▶ **Text provided**:
History of The Now (From the forthcoming 2005 "Bible" of independent releases 1976 - 1979 by Mario Panciera)

 

The NOW   

 

1- DEVELOPMENT CORPORATIONS (S. Rowles / M. McGuire)

 

2- WHY (S. Rowles / M. McGuire) 

 

11/77- Ultimate Rec. ULT- 401 ps - 7" 

 

re. 03/79- same label/Cat.No., but it comes in insert picture sleeve  (artwork nearly identical to the front sleeve of the original pressing)  and blue vinyl. Very few copies of the re-issue were sold  ** (orig.) *** (re.)

 

A primitive but wonderful single from a criminally underrated D.I.Y.   Punk  band from Peterborough, formed in the first half of 1977 by Mike McGuire   (v, ex-The Faderz), Steve Rolls (gtr, ex-The Faderz), Paul 'Faz' Farrow (b) and Joe MacColl (d). After a few local gigs, The Now joined  London's Punk circuit playing at the Vortex Club on August 30 on a bill   that also featured 999, Art Attacks and The Flys: their set included self-penned numbers mostly penned by Rowles and McGuire, alongside  re-makes of A HARD DAY'S NIGHT and THE SHAPES OF THINGS TO COME. A  self-financed single was recorded in September and was issued on November  4 on the local Ultimate label. With hints of The Sex Pistols' energy and  of The Desperate Bicycles' enthusiastic amateurism, the 7" garnered  positive reviews (only Danny Baker destroyed it in the pages of Zig Zag: shame on him) and sold about 2,000 copies. The A-side is an under-produced  Punk nugget, a rough gem which deserves a place in any UK Punk collection.  The flip deserves an honourable mention, too. A re-issue made by the band  in March '79, pressed on blue vinyl and housed in an insert sleeve, sold  only 200 copies out of 1,000 pressed (the remaining copies were later   destroyed by band members "using the vinyl as Frisbees": shame on them!).   In 2002 German label Last Year's Youth Records re-released the single (500  hand-numbered copies) with the addition of the bonus track DEVELOPMENT  CORPORATIONS Rough Version (Cat.No. LAST-11).

▶ **The data**:
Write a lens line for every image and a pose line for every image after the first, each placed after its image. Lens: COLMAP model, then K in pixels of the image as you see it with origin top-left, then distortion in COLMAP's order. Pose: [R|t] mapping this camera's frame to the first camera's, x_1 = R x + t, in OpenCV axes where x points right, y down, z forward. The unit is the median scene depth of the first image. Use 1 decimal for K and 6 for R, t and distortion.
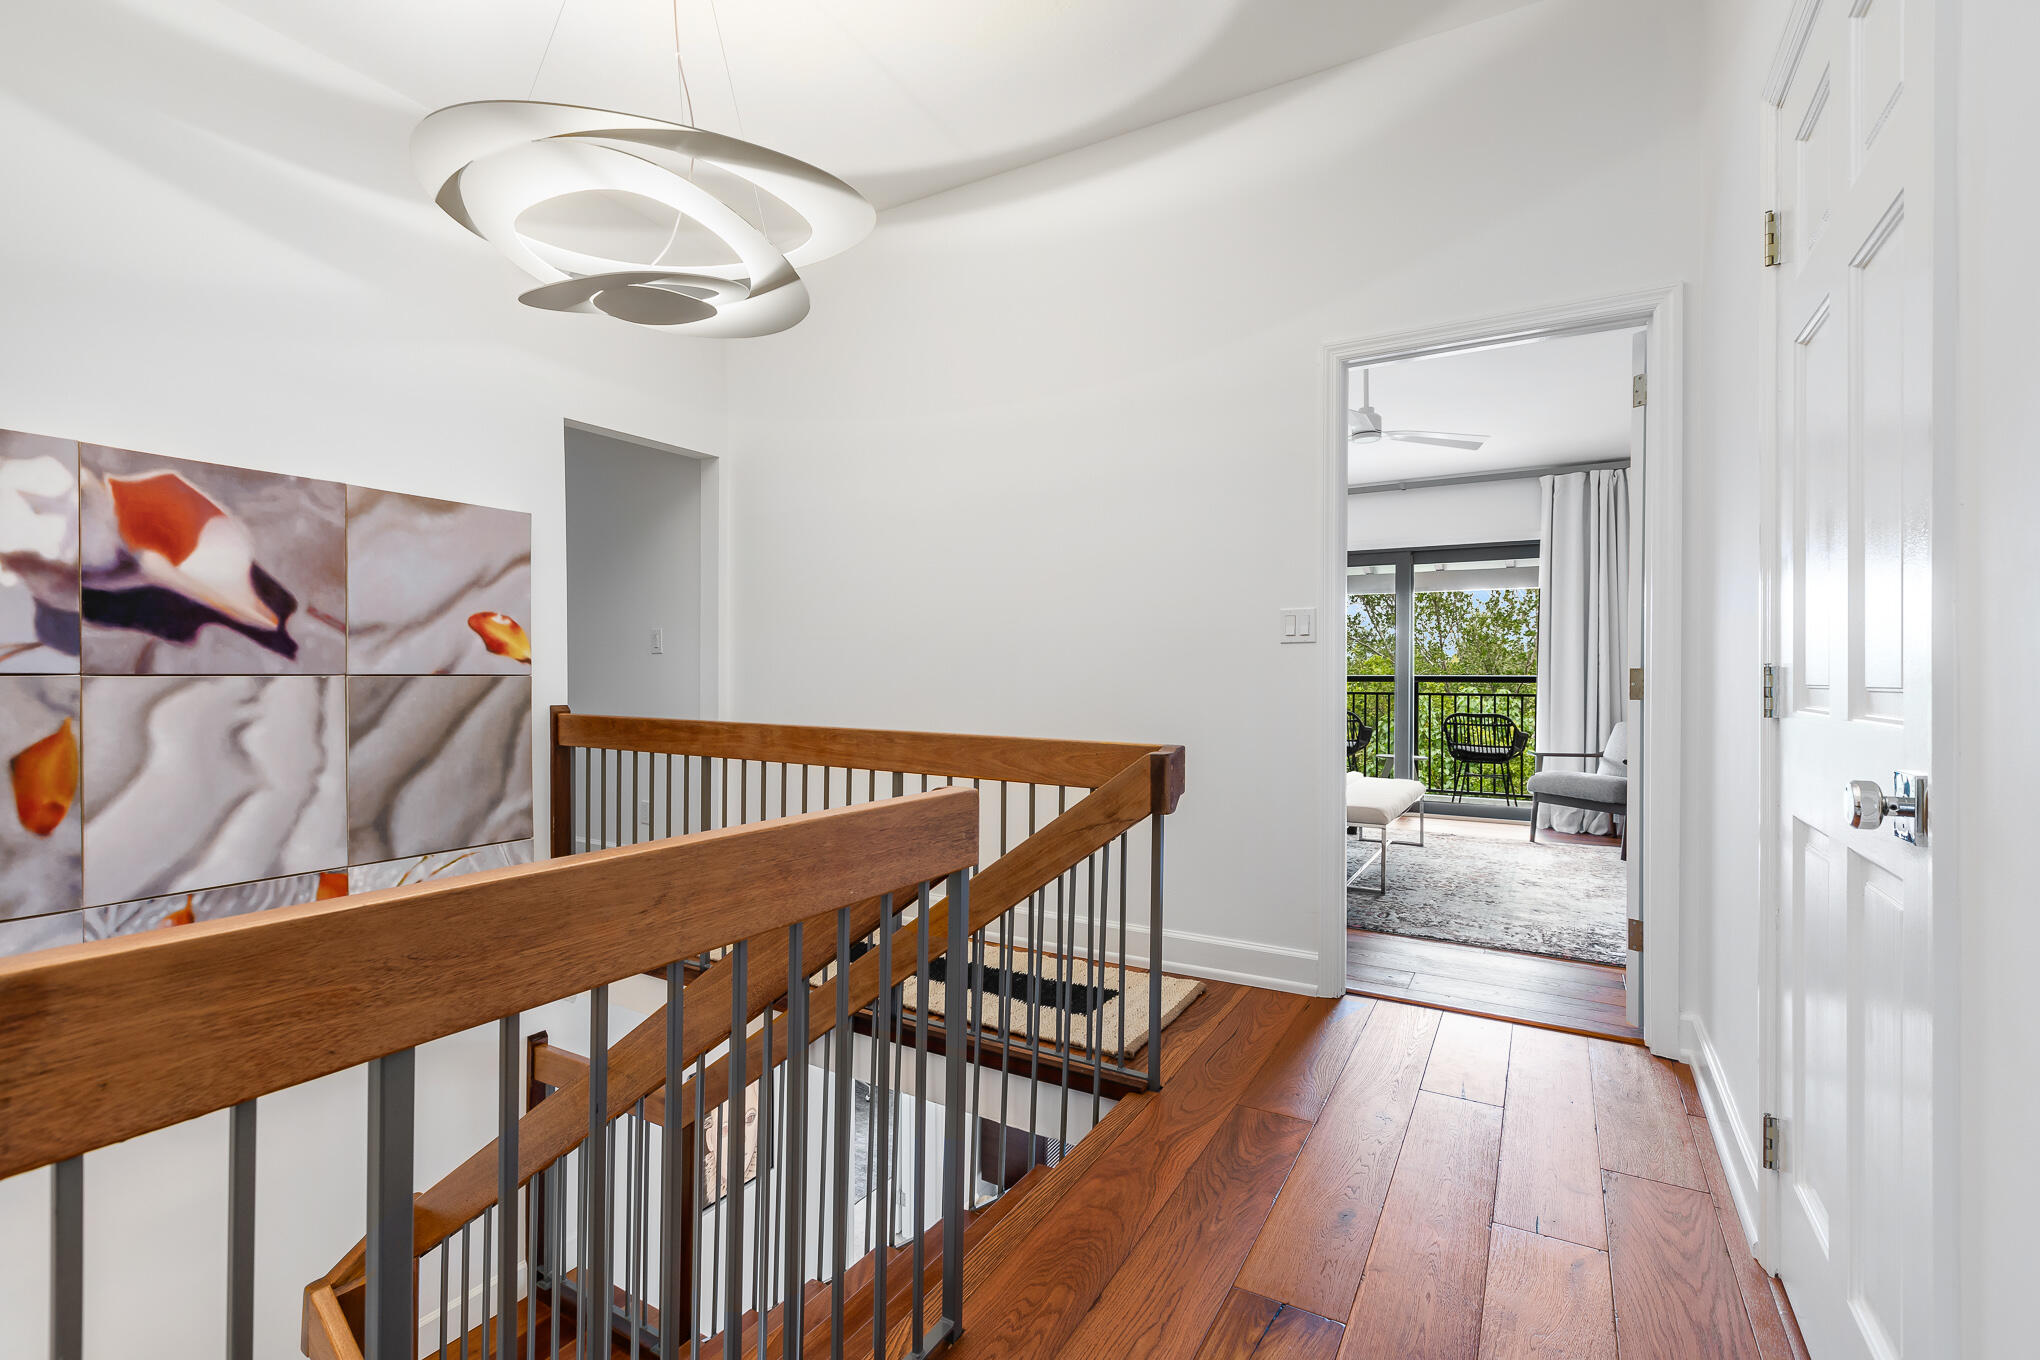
lens RADIAL K [[905.2, 0, 1017.8], [0, 905.2, 671.0], [0, 0, 1]] dist [0.001125, 0.000159]
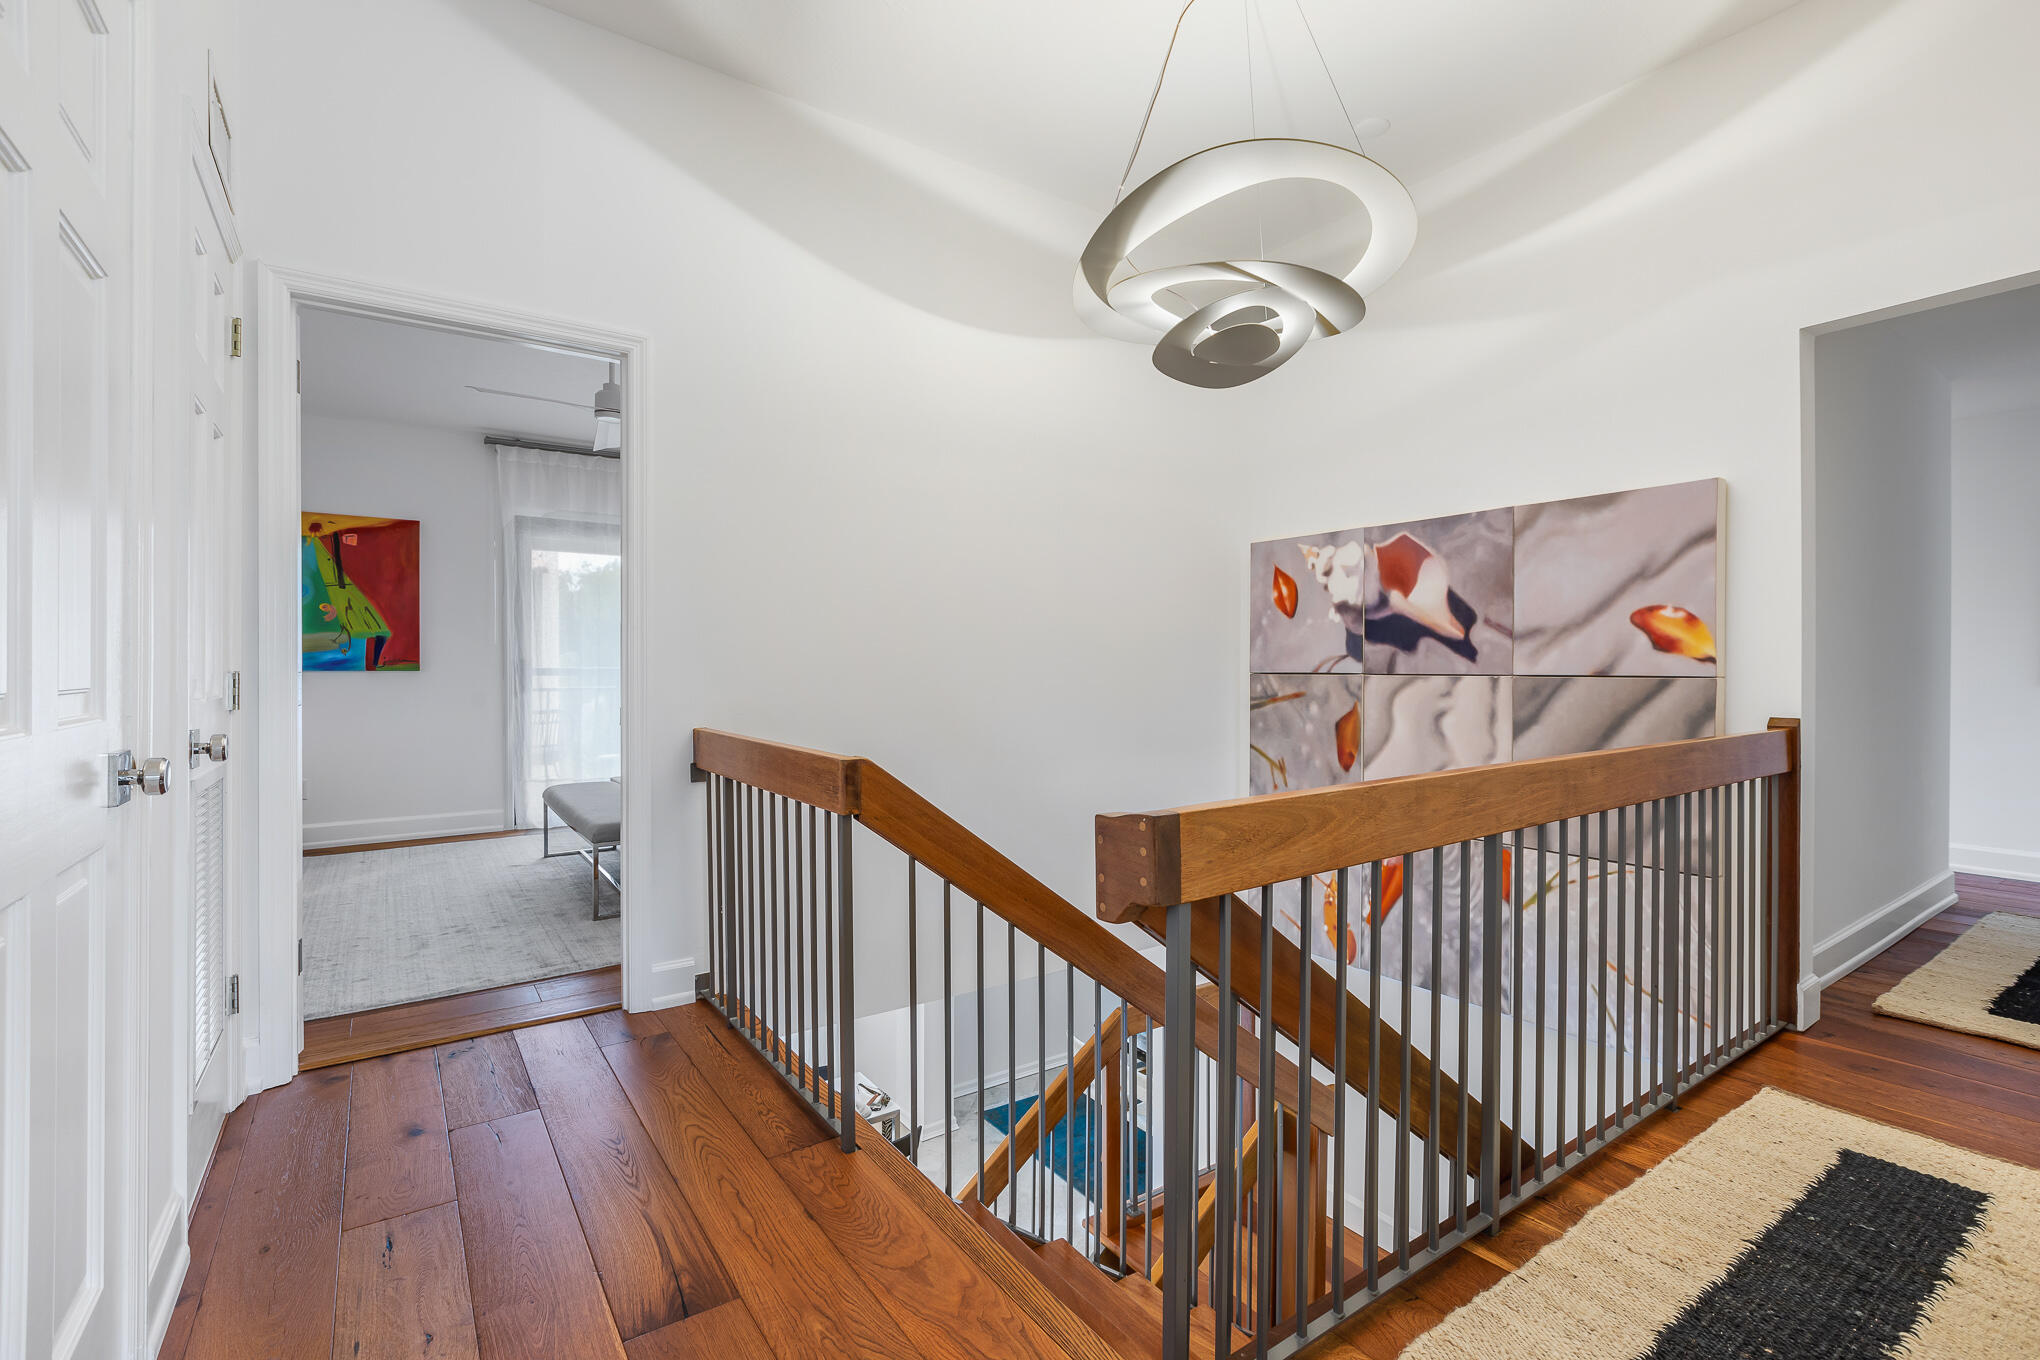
lens RADIAL K [[905.2, 0, 1017.8], [0, 905.2, 671.0], [0, 0, 1]] dist [0.001125, 0.000159]
pose [[-0.414760, 0.002356, -0.909928, 0.578594], [0.002080, 0.999996, 0.001641, -0.004562], [0.909928, -0.001212, -0.414764, 0.965129]]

▶ **Assignment 1**: Reproduce everything in the history of The Now from "11/77- Ultimate Rec." down to "(orig.) *** (re.)", word for word.
▶ **Assignment 2**: Transcribe every line of the rows exactly, omitting the pictures.

▶ **Answer space 1**:
11/77- Ultimate Rec. ULT- 401 ps - 7" 

 

re. 03/79- same label/Cat.No., but it comes in insert picture sleeve  (artwork nearly identical to the front sleeve of the original pressing)  and blue vinyl. Very few copies of the re-issue were sold  ** (orig.) *** (re.)

▶ **Answer space 2**:
Write a lens line for every image and a pose line for every image after the first, each placed after its image. Lens: COLMAP model, then K in pixels of the image as you see it with origin top-left, then distortion in COLMAP's order. Pose: [R|t] mapping this camera's frame to the first camera's, x_1 = R x + t, in OpenCV axes where x points right, y down, z forward. The unit is the median scene depth of the first image. Use 1 decimal for K and 6 for R, t and distortion.
lens RADIAL K [[905.2, 0, 1017.8], [0, 905.2, 671.0], [0, 0, 1]] dist [0.001125, 0.000159]
lens RADIAL K [[905.2, 0, 1017.8], [0, 905.2, 671.0], [0, 0, 1]] dist [0.001125, 0.000159]
pose [[-0.414760, 0.002356, -0.909928, 0.578594], [0.002080, 0.999996, 0.001641, -0.004562], [0.909928, -0.001212, -0.414764, 0.965129]]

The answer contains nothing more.